The Body’s Inflammatory Response
Once the foreign fetal material enters the mother’s blood, it triggers a massive and dysfunctional immune reaction. This response is considered an anaphylactoid syndrome of pregnancy, meaning it mimics a severe allergic reaction without requiring prior sensitization. The body recognizes the fetal components as foreign substances, initiating a catastrophic chemical cascade that releases potent inflammatory mediators (prostaglandins, thromboxanes, and various cytokines). The sudden release of these vasoactive substances immediately affects the mother’s heart and lungs, causing severe pulmonary vasoconstriction and bronchospasm. This intense reaction leads to acute respiratory distress and profound shock, and the severity of this inflammatory response drives the clinical course of AFE.

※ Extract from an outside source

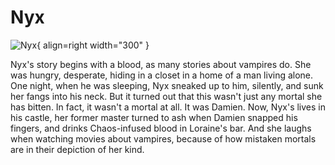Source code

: # Nyx

![Nyx](../assets/images/Nyx.png){ align=right width="300" }

Nyx's story begins with a blood, as many stories about vampires do. She was hungry, desperate, hiding in a closet in a home of a man living alone. One night, when he was sleeping, Nyx sneaked up to him, silently, and sunk her fangs into his neck. But it turned out that this wasn't just any mortal she has bitten. In fact, it wasn't a mortal at all. It was Damien. Now, Nyx's lives in his castle, her former master turned to ash when Damien snapped his fingers, and drinks Chaos-infused blood in Loraine's bar. And she laughs when watching movies about vampires, because of how mistaken mortals are in their depiction of her kind.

Immediate Cardiopulmonary and Hemorrhagic Collapse
The systemic chemical shock manifests in two rapidly occurring phases of collapse. The first phase is immediate cardiopulmonary failure, driven by severe pulmonary vasoconstriction, which causes the right side of the heart to fail, leading to acute hypoxia and respiratory arrest. The second phase is the onset of massive, uncontrollable bleeding, known as coagulopathy. The inflammatory cascade sets off Disseminated Intravascular Coagulation (DIC), rapidly consuming clotting factors and platelets. This consumption leaves the mother unable to form stable clots, resulting in massive hemorrhage from the uterus, surgical incisions, or intravenous sites, making the event extremely high-mortality.
Identifying Factors That Increase Risk
While AFE is largely a random and unpredictable event, certain factors are statistically associated with increased risk. These often include conditions that compromise the integrity of the maternal-fetal barrier or increase pressure in the womb. Advanced maternal age, typically considered over 35 years, is a recurring factor in studies of AFE incidence. Abnormalities of the placenta, such as placenta previa or placental abruption, also increase the likelihood. Other obstetric risk factors include the induction of labor, instrumental delivery, or Cesarean section, though AFE can still occur in low-risk pregnancies.